Try it: With the pictures removed, please write out every line below exactly as given.

Dataset extract:
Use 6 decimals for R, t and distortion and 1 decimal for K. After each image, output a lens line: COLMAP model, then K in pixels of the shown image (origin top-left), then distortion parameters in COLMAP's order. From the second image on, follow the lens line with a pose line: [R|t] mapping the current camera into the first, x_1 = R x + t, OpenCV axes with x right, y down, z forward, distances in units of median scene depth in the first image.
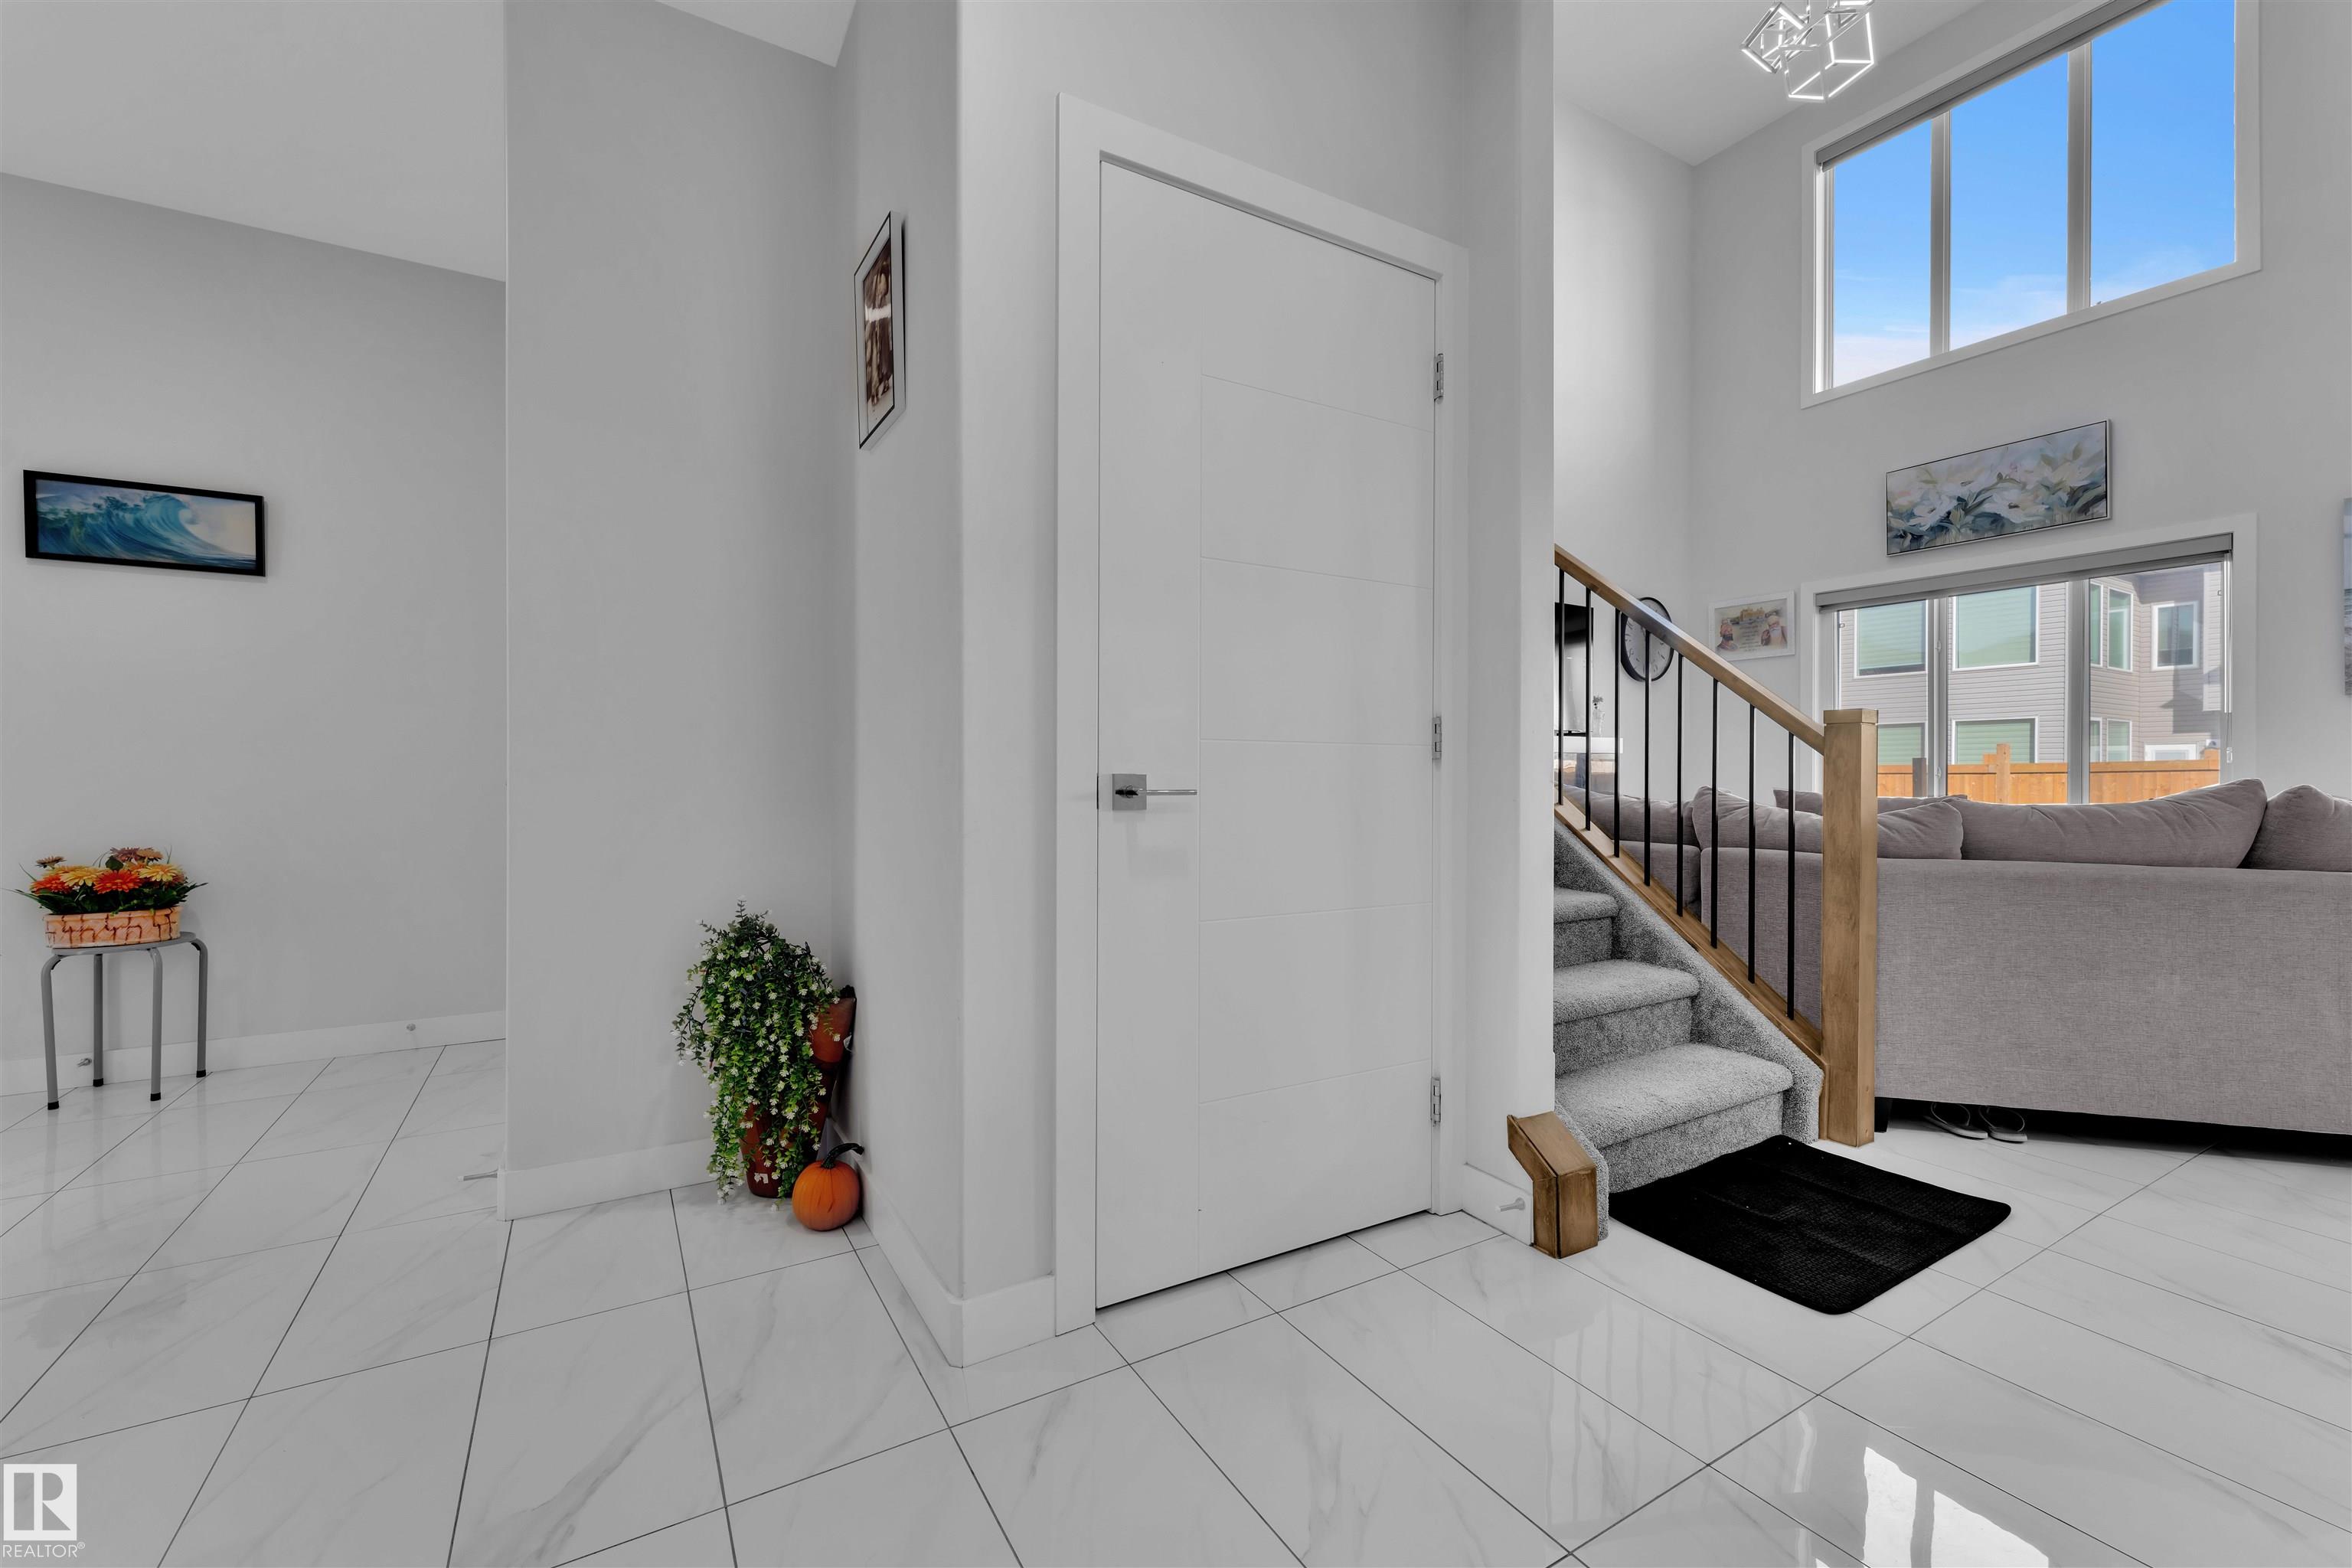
lens RADIAL K [[949.0, 0, 1161.9], [0, 949.0, 777.6], [0, 0, 1]] dist [0.000409, -0.000376]
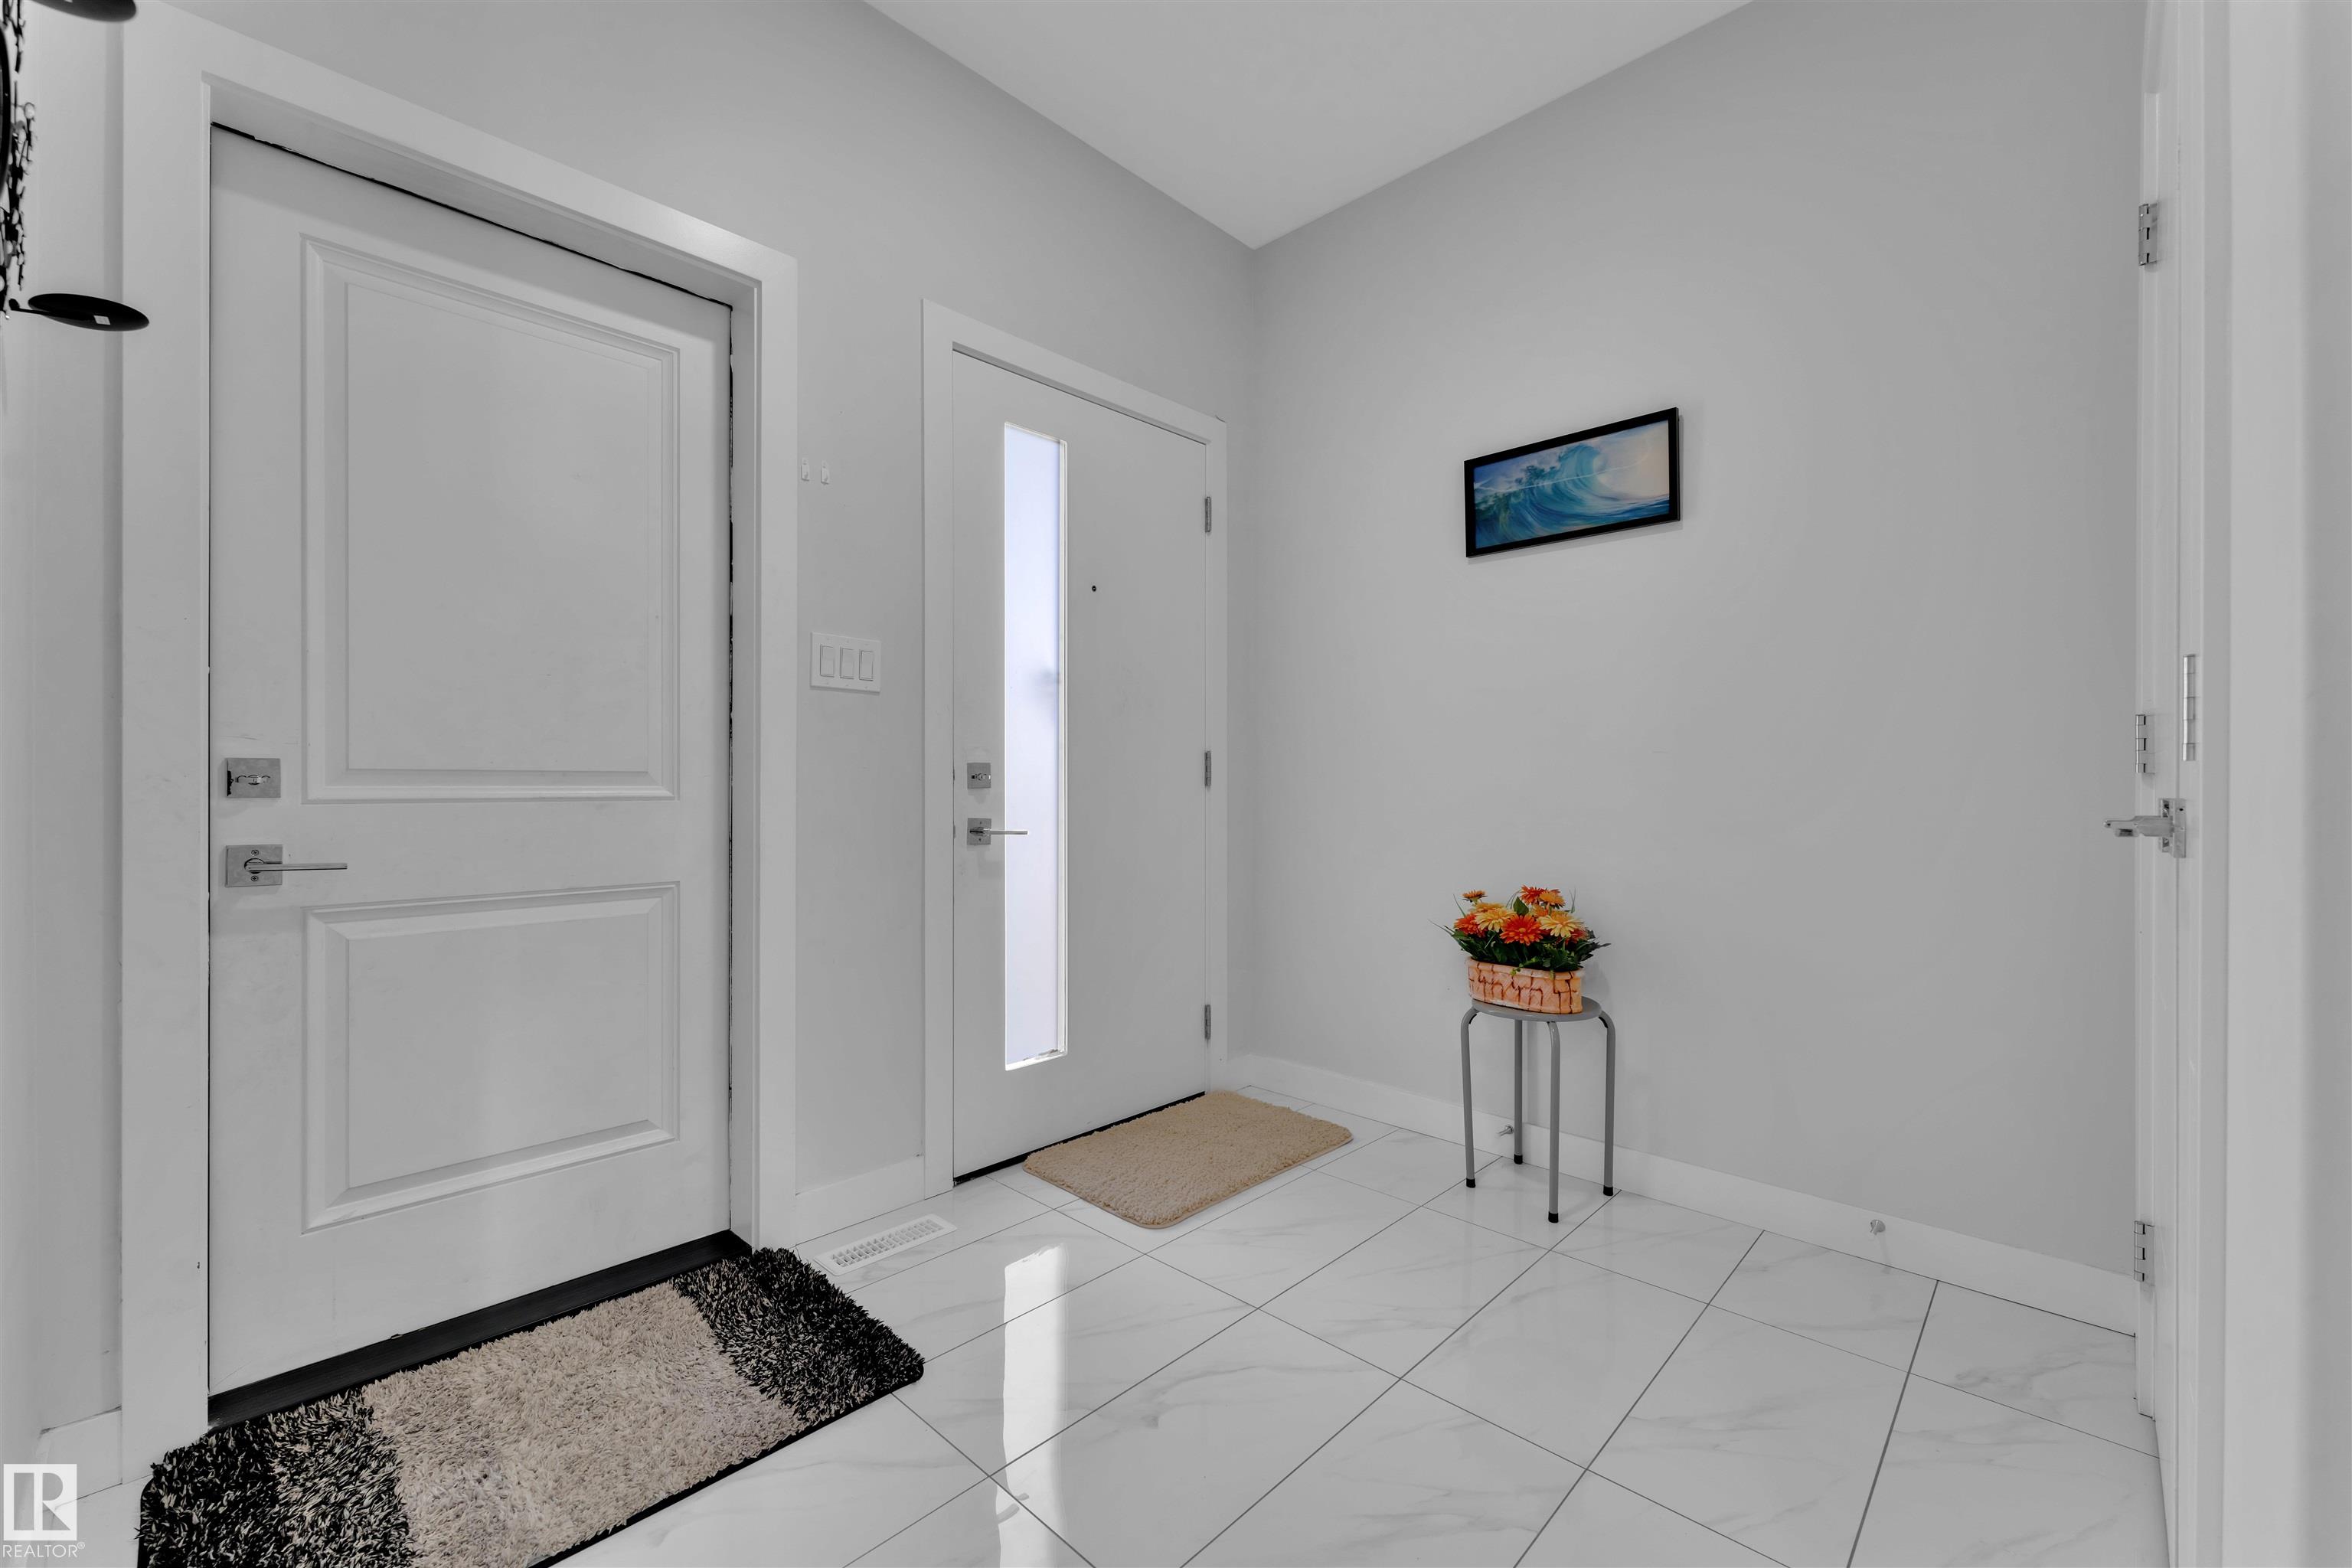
lens RADIAL K [[949.0, 0, 1178.0], [0, 949.0, 785.8], [0, 0, 1]] dist [0.000409, -0.000376]
pose [[0.261771, 0.003034, -0.965125, -0.386083], [0.002938, 0.999988, 0.003940, -0.016324], [0.965126, -0.003867, 0.261758, 0.490130]]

Task solution:
Use 6 decimals for R, t and distortion and 1 decimal for K. After each image, output a lens line: COLMAP model, then K in pixels of the shown image (origin top-left), then distortion parameters in COLMAP's order. From the second image on, follow the lens line with a pose line: [R|t] mapping the current camera into the first, x_1 = R x + t, OpenCV axes with x right, y down, z forward, distances in units of median scene depth in the first image.
lens RADIAL K [[949.0, 0, 1161.9], [0, 949.0, 777.6], [0, 0, 1]] dist [0.000409, -0.000376]
lens RADIAL K [[949.0, 0, 1178.0], [0, 949.0, 785.8], [0, 0, 1]] dist [0.000409, -0.000376]
pose [[0.261771, 0.003034, -0.965125, -0.386083], [0.002938, 0.999988, 0.003940, -0.016324], [0.965126, -0.003867, 0.261758, 0.490130]]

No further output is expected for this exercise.